Record set:
* * * * * * *
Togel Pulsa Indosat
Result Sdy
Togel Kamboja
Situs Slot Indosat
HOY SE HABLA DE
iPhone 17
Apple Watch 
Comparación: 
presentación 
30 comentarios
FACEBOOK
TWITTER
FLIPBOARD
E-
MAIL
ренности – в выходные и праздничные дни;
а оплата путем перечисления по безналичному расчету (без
* * * * * * *
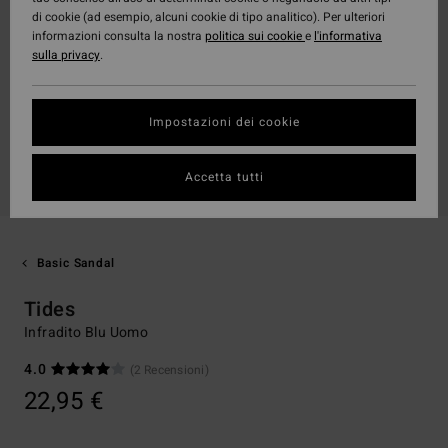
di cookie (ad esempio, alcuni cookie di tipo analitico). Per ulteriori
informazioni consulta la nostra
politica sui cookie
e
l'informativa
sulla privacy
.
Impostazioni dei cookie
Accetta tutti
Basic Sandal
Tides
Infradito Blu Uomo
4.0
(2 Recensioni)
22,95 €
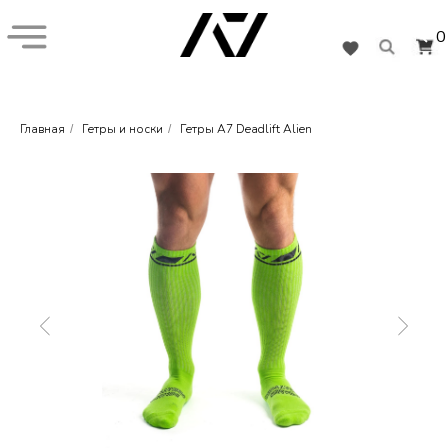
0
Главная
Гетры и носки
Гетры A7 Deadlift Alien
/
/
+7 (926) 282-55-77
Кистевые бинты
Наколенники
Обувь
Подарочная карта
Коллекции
* * * * * * *
Exercise brief:
Note every line in the material with "Indosat" and copy it.

Written answer:
Togel Pulsa Indosat
Situs Slot Indosat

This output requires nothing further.